__Question posée A__. Dans le texte sur la transition en Centrafrique, combien de membres compte le Conseil national de la Transition ?
__Question posée B__. Poursuivez, s'il vous plaît, le texte sur la transition en Centrafrique à partir de sa dernière phrase.

__Extrait du texte__.
▽
Centrafrique
: Une transition peu réactive qui s'éternise
Juillet
2013, on était en droit d’attendre des autorités chargées de la Transition
qu’elles soient totalement mobilisées pour restaurer l’autorité de l’Etat et
pour créer les conditions nécessaires à l’organisation d’élections, aussi
crédibles que possibles.
Plus de deux années se sont passées et le bilan
de la Transition est loin des objectifs qui lui avaient été assignés. Le
territoire national est peu sécurisé comme en témoignent les incessantes
violations du cessez-le-feu et les violences aussi bien dans les centres urbains
que dans les zones rurales. Les ONG rapportent que les crimes et délits restent
impunis, que la route menant de la frontière camerounaise à Bangui est toujours
aussi périlleuse et que les multiples enclaves autogérées ou protégées par la
Minusca s’installent dans la durée.
En dépit des déclarations
irréalistes et inopportunes des principaux responsables du GICRCA, il était
évident que des élections ne pouvaient pas être organisées dans les délais de la
Charte constitutionnelle de la Transition. Le Forum de Bangui (4-11 mai 2015) a
été obligé de constater cette incurie. Il revenait à la Conférence des chefs de
l’Etat et de gouvernement de la CEEAC d’examiner la situation et de proposer une
nouvelle échéance de la Transition.
Alors qu’aucun changement n’a été
apporté à la gouvernance de la Transition, ce nouveau délai accordé pour
organiser des élections crédibles sera-t-il suffisant ? Quelques rappels sur
l’exercice du pouvoir par les autorités de la Transition permettent de mesurer
les inquiétudes que l’on peut légitimement avoir sur la crédibilité du
calendrier électoral proposé et sur le risque d’un nouveau fiasco pour des
élections, de plus en plus sujettes à caution.
Un Conseil national de la Transition, peu légitime et en
sommeil
Le Conseil National de la Transition (CNT) a été
constitué sur les bases du nouveau paysage politique créé par le coup d’Etat du
24 mars 2013. Le CNT, faisant fonction de pouvoir législatif, n’est pas une
assemblée d’élus de la Nation. Ses 135 membres ont été nommés par deux arrêtés
d’avril 2013du tandem Djotodia-Tiangaye. En grande majorité, les conseillers
sont d’anciens compagnons de route des ex-Séléka et des nostalgiques des
présidences Kolingba et Patassé. L’article 50 de la Charte constitutionnelle de
Transition institutionnalise le CNT mais n’apporte aucune modification, en ce
qui concerne les modalités de sa composition.
△
__Liste des données__.
▽
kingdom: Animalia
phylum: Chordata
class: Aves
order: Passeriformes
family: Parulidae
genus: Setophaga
△
__Réponse attendue A__. 135 membres.

__Réponse attendue B__.
Par sa création et sa
composition actuelle, le CNT peut difficilement exprimer la souveraineté
nationale et engager l’avenir du pays, comme il l’a fait avec l’adoption d’une
proposition de constitution. Sans réaction du GIC-RCA, le CNT a conservé sa
composition originelle et le même Bureau. Frappé par un fort absentéisme et
largement composé d’opportunistes, peu motivés par l’intérêt national, le CNT
n’a pas exercé le suivi de l’exécution de la Feuille de route de la Transition
concernant le processus électoral. Il mettra dix-neuf mois pour proposer, le 16
février 2015, un avant-projet de constitution qu’il adoptera définitivement le30
août 2015, pour être ensuite soumis à un référendum.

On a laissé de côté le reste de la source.